Criterion (iv): The Landmarks of the Ancient Kingdom of Saba with their monumental architecture and diverse technological advances represent an outstanding example of an ensemble that testifies to the cultural tradition of the Kingdom of Saba that served as a central node in the frankincense trade route through the Arabian Peninsula. Flourishing within the semi-arid landscape of valleys, mountains and deserts of South Arabia thanks to a highly advanced irrigation system, the kingdom played a key influential role among neighbouring realms and in the wider network of cultural exchanges at a time when trade routes linked South Arabia with the Mediterranean and East Africa. The dam of the Ma’rib irrigation system, which enabled farming in what is said to be the largest artificial oasis in ancient Arabia, represents the pinnacle of hydrological engineering in the region.


The component parts of the property include the attributes necessary to ensure the representation of the features and processes, which convey the property’s Outstanding Universal Value.

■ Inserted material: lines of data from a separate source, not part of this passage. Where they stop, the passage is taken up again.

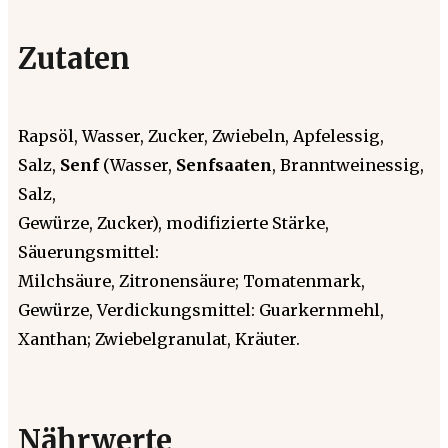
Zutaten
Rapsöl, Wasser, Zucker, Zwiebeln, Apfelessig,
Salz,
Senf
(Wasser,
Senfsaaten
, Branntweinessig,
Salz,
Gewürze, Zucker), modifizierte Stärke,
Säuerungsmittel:
Milchsäure, Zitronensäure; Tomatenmark,
Gewürze, Verdickungsmittel: Guarkernmehl,
Xanthan; Zwiebelgranulat, Kräuter.
Nährwerte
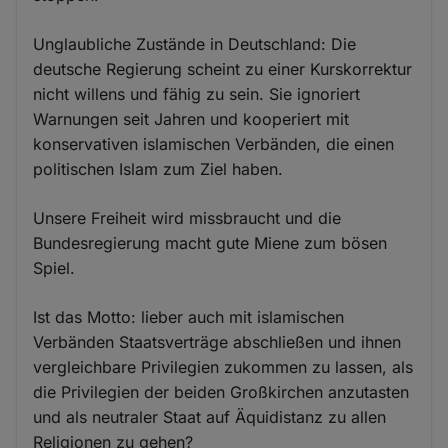
Unglaubliche Zustände in Deutschland: Die
deutsche Regierung scheint zu einer Kurskorrektur
nicht willens und fähig zu sein. Sie ignoriert
Warnungen seit Jahren und kooperiert mit
konservativen islamischen Verbänden, die einen
politischen Islam zum Ziel haben.
Unsere Freiheit wird missbraucht und die
Bundesregierung macht gute Miene zum bösen
Spiel.
Ist das Motto: lieber auch mit islamischen
Verbänden Staatsverträge abschließen und ihnen
vergleichbare Privilegien zukommen zu lassen, als
die Privilegien der beiden Großkirchen anzutasten
und als neutraler Staat auf Äquidistanz zu allen
Religionen zu gehen?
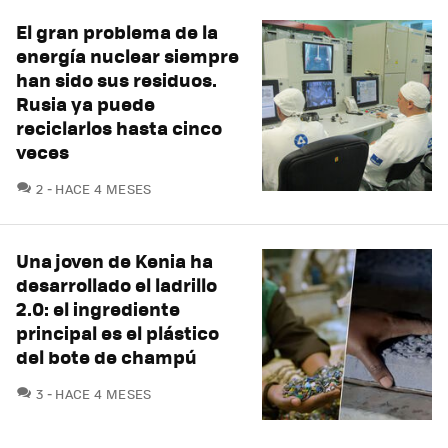
El gran problema de la
energía nuclear siempre
han sido sus residuos.
Rusia ya puede
reciclarlos hasta cinco
veces
COMENTARIOS
2
HACE 4 MESES
Una joven de Kenia ha
desarrollado el ladrillo
2.0: el ingrediente
principal es el plástico
del bote de champú
COMENTARIOS
3
HACE 4 MESES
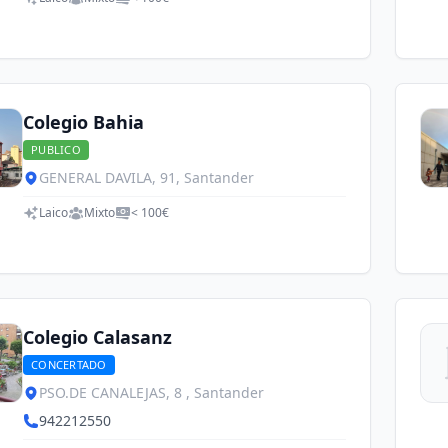
Colegio Bahia
PUBLICO
GENERAL DAVILA, 91, Santander
Laico
Mixto
< 100€
Colegio Calasanz
CONCERTADO
PSO.DE CANALEJAS, 8 , Santander
942212550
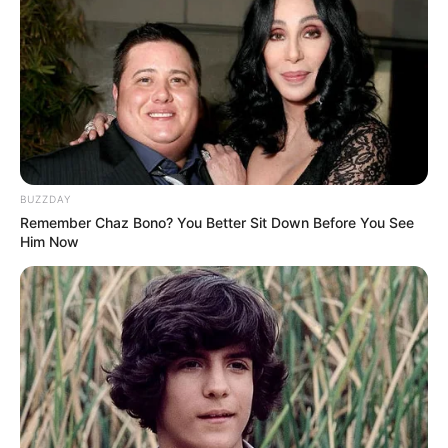
BUZZDAY
Remember Chaz Bono? You Better Sit Down Before You See
Him Now
(foto: instagram/alifhiafitri)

The physical fabric of the property can be considered as very poor with some attributes having been gravely damaged. Considering the existing threats related to the war and the developmental pressures, integrity of the individual component parts and of the property as a whole can be considered as highly vulnerable.


The authenticity of the individual component parts and of the whole series can be considered as highly vulnerable due to historical developments and contemporary threats. Despite changes in the landscape of the property associated with the development of the modern city of Ma’rib, and the urban sprawl that led to the destruction of some areas with archaeological potential, the historical oasis setting of the component parts can be still understood. Demolishing of post-Sabaean vernacular architecture, which reflects the traditions that link the pre-Islamic Sabaean culture with the cultures that developed in the area after the arrival of Islam, and which constitutes part of the historical context of the property, is of concern.

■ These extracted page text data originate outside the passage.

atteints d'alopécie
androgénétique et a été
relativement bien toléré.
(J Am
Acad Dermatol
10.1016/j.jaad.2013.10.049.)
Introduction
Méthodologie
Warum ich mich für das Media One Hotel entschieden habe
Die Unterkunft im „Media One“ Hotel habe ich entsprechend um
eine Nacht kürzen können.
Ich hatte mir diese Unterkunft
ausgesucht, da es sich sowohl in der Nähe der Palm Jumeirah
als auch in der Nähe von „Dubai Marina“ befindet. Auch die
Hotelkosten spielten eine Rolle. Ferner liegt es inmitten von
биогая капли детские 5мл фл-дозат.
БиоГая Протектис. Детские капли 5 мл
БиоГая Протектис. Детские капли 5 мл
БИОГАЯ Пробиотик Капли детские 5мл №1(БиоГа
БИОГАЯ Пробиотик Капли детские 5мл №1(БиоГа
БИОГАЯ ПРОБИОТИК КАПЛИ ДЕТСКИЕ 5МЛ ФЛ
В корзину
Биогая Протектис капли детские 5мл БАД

Management and protection requirements

The archaeological material at all component parts is legally protected at the national level through the Law on Antiquities N. 21/1994 and its amendments set forth by Law N. 8/1997. The ancient city of Ma’rib is protected as a historic town by Law N. 16/2013. The legal authority within the boundaries of the component parts is unclear, as are protection mechanisms that apply to the property. The legal basis for the buffer zones, including buffer zone B, is also not known at this stage.

Protection and management of the property reside at the highest level with the General Organization of Antiquities and Museums; the Ma’rib branch being responsible for the monitoring and maintenance of the component parts. The General Organization for the Preservation of Historic Cities in Yemen is in charge of the protection and management of the ancient city of Ma’rib as a historic town. Besides the legal-institutional protection, the component parts benefit from traditional protection provided by the local tribes.

At present, there is no management plan for the property in place. Conservation and Management Guidelines have been developed to guide future management and protection of the component parts. But it is unclear how the proposed plan of action will be implemented given the precarious political situation. The management measures for the buffer zones, including buffer zone B, have not been provided.